Nach den Arbeiten im Labor soll das neuartige Konzept jetzt in Kooperation mit Burkhard Gustorff von der Abteilung für Anästhesie und Intensivmedizin am Wiener Wilhelminenspital an Patienten mit chronischen Schmerzen erprobt werden.

Klinische Studie mit Opioiden
Sandkühler: "Dabei erhalten die Patienten eine hoch dosierte Behandlung mit Opioiden über einen Zeitraum von einer Stunde, gegebenenfalls wird man das im Abstand einer weiteren Stunde wiederholen müssen. Die Dosis ist so hoch, dass es schon zu einer vorübergehenden Verlangsamung der Atmung, aber noch zu keinen echten Problemen kommt. Diese Behandlung kann daher jedoch nur ein erfahrener Spezialist, ein Anästhesist, durchführen."

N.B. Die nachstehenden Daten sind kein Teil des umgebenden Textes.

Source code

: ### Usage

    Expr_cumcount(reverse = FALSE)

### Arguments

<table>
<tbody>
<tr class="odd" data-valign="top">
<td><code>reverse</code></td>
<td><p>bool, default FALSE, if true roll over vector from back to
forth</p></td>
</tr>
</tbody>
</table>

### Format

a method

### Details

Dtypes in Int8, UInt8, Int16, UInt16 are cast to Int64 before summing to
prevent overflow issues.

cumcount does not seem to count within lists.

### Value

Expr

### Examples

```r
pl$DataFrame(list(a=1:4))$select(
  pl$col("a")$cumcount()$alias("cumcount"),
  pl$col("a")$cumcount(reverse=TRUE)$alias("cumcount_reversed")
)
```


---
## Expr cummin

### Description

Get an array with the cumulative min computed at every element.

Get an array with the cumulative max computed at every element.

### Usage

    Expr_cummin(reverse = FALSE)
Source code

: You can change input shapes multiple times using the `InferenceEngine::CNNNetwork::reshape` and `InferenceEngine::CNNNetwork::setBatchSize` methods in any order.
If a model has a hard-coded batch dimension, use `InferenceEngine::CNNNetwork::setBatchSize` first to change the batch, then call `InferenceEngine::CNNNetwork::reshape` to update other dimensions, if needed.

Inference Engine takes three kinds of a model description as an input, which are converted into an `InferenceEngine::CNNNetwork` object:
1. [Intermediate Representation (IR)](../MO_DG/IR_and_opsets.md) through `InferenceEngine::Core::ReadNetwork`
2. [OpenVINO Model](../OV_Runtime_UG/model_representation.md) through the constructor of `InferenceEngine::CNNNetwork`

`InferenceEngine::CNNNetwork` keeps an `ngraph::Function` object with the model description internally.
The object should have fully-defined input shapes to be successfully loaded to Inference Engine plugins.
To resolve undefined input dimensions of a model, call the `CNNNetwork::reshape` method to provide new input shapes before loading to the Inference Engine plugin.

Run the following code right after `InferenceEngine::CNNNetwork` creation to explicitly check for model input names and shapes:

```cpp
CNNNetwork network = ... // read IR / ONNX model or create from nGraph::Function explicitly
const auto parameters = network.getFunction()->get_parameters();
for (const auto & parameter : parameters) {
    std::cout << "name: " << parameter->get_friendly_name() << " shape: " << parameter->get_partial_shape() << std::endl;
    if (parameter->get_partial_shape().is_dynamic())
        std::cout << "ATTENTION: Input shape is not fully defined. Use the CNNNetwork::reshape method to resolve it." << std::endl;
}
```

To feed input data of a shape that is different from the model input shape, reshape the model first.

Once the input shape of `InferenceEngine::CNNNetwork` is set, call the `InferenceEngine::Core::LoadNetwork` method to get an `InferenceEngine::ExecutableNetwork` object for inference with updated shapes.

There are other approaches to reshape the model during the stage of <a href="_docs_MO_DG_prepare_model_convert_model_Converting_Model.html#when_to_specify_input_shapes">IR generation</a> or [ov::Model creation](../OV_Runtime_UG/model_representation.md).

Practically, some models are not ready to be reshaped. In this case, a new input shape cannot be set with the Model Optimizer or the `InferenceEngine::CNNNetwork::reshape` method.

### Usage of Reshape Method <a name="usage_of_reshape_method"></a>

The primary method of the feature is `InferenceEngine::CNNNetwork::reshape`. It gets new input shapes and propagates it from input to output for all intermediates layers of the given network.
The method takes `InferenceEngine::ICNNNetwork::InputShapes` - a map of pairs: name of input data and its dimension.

Die Depression des Atemzentrums im Gehirn ist die klassische Nebenwirkung einer massiven Opiat-Überdosierung und auch eine der Ursachen von Todesfällen beim illegalen Konsum von solchen Substanzen, allerdings zumeist in Kombination mit Alkohol oder Beruhigungsmitteln etc. Bei den medizinisch verwendeten Opioiden handle es sich jedoch um gut steuerbare und auch gut verträgliche Medikamente, so die Forscher.